Last week, I learned about a new kind of Denial-of-Service attack vector that uses a feature of WordPress. Hijackers utilised over 162,000 WordPress sites in a plot that turned the sites into a criminal botnet, forcing them to launch DDoS attacks. In this particular case, the developers had decided some time ago to turn a feature ‘on’ by default, rather than having it automatically set to ‘off’. They even made it challenging for users to disable, and you can assume that many of them weren’t even aware that anything had changed.
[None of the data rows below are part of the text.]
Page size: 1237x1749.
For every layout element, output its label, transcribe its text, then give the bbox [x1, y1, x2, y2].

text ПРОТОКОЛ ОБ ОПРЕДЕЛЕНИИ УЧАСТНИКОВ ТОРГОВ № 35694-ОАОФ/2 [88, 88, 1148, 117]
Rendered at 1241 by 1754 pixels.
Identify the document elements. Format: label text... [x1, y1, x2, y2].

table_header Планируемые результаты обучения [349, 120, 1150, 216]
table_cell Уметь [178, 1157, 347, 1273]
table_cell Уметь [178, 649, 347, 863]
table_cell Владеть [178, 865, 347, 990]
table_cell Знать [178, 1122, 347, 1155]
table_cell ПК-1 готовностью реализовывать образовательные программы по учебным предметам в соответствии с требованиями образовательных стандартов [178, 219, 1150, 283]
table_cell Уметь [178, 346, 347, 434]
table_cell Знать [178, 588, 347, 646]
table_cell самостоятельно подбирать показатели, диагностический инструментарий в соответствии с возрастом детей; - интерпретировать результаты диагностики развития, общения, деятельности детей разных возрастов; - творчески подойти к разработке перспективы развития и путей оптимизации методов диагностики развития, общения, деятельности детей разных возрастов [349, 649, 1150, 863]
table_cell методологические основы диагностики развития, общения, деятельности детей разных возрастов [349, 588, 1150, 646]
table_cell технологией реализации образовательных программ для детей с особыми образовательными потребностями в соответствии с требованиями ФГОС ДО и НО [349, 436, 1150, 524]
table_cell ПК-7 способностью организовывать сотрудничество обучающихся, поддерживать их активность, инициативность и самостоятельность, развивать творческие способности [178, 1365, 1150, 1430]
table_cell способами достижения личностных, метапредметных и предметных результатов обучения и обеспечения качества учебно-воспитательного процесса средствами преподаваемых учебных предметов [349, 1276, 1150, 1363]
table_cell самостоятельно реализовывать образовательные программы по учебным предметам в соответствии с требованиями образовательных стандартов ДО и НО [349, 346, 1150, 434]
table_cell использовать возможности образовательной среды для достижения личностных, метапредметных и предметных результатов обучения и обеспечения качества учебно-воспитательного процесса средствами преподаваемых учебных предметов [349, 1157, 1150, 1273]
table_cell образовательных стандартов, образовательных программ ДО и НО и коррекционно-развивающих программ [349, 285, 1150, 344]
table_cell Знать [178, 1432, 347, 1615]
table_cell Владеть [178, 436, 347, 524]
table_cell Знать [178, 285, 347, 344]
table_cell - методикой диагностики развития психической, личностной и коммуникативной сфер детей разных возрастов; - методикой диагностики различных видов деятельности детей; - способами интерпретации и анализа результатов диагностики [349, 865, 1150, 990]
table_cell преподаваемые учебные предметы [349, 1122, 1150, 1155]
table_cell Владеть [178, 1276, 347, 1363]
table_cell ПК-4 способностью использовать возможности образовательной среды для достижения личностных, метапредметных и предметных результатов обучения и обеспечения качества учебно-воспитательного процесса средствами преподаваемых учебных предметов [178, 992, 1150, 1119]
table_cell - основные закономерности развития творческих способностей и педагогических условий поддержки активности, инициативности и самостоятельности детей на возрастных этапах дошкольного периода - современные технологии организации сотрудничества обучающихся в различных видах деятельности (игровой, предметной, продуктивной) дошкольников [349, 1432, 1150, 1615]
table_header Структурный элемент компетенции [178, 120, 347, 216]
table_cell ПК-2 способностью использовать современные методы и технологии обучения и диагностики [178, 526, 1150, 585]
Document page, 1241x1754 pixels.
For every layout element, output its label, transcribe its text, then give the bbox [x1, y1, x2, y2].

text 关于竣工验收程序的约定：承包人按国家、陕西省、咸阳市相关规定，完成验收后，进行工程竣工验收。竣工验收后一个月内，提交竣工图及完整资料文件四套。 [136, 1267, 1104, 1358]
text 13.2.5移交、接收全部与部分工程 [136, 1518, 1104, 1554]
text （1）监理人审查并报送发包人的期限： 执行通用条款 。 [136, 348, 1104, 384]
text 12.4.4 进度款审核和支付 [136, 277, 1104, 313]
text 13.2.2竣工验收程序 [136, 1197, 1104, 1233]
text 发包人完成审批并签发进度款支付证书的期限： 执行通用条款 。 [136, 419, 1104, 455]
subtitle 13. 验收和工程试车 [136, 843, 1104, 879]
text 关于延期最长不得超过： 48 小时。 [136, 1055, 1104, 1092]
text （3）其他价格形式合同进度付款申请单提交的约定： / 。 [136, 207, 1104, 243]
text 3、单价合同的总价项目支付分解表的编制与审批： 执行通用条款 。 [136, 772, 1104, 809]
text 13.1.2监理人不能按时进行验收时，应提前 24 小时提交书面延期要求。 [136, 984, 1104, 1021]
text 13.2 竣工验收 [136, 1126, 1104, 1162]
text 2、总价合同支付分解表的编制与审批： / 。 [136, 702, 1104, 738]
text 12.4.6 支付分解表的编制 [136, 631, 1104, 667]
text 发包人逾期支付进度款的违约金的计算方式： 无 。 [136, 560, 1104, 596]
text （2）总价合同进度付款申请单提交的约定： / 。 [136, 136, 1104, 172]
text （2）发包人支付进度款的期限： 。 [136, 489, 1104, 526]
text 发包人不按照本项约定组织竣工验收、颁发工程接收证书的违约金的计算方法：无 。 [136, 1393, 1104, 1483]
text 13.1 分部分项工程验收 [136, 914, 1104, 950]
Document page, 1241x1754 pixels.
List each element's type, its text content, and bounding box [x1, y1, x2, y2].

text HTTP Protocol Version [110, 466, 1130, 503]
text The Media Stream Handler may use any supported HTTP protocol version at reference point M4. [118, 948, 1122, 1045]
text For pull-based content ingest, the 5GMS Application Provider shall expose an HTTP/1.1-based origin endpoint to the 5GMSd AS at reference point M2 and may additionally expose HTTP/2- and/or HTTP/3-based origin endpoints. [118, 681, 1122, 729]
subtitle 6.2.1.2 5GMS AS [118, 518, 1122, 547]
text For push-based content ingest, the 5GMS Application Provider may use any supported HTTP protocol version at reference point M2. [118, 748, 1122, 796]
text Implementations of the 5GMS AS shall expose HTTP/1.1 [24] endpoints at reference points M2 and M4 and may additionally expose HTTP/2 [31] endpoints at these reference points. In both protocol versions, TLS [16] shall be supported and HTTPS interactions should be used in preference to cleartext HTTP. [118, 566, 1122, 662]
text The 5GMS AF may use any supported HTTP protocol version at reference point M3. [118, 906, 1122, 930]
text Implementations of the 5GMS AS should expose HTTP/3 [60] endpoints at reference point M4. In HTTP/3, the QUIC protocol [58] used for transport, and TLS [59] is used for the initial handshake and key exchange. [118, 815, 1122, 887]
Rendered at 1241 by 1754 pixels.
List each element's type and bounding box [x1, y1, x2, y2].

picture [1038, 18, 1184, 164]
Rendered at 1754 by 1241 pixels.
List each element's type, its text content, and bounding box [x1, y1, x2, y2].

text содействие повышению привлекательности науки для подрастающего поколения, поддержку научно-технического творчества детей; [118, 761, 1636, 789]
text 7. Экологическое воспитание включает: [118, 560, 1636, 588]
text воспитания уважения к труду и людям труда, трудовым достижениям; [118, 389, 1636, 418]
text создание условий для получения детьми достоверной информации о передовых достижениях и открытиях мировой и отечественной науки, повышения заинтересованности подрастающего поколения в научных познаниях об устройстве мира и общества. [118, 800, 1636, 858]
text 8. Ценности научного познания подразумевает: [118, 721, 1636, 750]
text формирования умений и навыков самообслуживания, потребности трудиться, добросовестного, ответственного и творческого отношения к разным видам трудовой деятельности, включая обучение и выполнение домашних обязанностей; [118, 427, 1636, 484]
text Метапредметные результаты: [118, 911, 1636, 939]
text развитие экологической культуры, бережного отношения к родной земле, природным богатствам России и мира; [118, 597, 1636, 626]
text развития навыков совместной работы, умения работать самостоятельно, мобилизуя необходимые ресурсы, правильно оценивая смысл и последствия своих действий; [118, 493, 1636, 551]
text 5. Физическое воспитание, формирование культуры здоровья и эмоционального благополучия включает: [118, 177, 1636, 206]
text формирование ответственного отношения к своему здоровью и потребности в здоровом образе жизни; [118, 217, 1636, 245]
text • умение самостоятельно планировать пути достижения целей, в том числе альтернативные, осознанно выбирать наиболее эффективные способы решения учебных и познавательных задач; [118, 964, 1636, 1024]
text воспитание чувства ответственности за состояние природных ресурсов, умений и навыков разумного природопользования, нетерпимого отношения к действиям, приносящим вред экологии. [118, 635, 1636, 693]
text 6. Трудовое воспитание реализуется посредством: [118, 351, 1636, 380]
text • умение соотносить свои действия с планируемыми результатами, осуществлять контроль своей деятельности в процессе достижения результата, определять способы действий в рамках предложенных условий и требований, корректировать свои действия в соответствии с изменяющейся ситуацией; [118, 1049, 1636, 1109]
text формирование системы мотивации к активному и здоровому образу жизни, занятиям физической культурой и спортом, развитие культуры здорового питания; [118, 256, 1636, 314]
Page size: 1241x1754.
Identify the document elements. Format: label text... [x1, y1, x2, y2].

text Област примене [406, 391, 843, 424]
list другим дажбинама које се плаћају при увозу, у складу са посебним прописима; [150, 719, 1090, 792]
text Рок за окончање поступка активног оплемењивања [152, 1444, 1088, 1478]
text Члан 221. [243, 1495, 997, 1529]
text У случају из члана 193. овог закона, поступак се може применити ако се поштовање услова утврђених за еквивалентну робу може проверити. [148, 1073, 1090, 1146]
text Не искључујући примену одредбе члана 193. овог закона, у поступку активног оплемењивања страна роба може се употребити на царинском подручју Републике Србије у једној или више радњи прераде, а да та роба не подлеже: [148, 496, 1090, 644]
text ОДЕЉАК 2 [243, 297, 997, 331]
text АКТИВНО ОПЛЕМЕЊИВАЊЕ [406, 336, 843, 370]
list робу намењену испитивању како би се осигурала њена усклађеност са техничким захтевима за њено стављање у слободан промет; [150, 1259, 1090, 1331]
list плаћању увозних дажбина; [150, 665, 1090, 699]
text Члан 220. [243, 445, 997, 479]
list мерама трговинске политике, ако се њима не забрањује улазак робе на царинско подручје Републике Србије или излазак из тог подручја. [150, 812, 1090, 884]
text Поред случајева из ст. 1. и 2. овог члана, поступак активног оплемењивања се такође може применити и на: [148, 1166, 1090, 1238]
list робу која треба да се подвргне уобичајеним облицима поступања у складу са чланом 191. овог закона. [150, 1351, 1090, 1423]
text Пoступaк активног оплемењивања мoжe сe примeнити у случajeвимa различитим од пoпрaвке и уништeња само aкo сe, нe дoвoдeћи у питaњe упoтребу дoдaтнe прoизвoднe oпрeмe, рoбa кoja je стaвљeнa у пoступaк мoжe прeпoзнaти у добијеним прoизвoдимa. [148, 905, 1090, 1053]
Leaving aside the technical details, it got me thinking — there’s an age-old and well-known pattern amongst many systems; they are not configured to be secure, rather they are configured for ease of use. Most developers create sites that ‘simply work’ for the users and rarely think about security. For those that are security-minded, features are often added only as an afterthought, they’re rarely integrated into the core of the system. Security professionals spend their lives working hard to prevent breaches, and are usually strict in defining what is allowed and forbidden — hark back to floppy disks and CD drives, preventing USB access, restricting or prohibiting internet access; hardening servers to the highest extent possible. Today, it’s still common to prevent access to social media as a means of security.
This conflict of interest with developers is one of the main reasons why security professionals were known as ‘Mr. No’; simply denying user’s requests for new technologies without any explanation. More often than not, the end result is jeopardised security; either because people find ways around the restrictions, or because senior management overrules security to satisfy business requirements.
The previous ‘just say no’ approach is no longer sustainable. Security needs to closely align with business requirements as well as user expectations. By using a risk-based process that starts from a business impact analysis, it allows you to have an approach that better balances the needs of all the parties involved. An evaluation can unite the security and business requirements, and these can be defined with technical or organisational controls that can contain the remaining risks. This will then lead to faster responses to new requests.
However, as the WordPress example shows, it’s not enough to only perform this exercise once during the introduction of a new service or technology. These updates to risk assessments need to be performed regularly; updating and enhancing your controls based on the changing threat landscape. The frequency of this exercise depends on the criticality of the system and the current threat environment and, of course, risk updates for internet-facing systems may be more often required than for internal systems.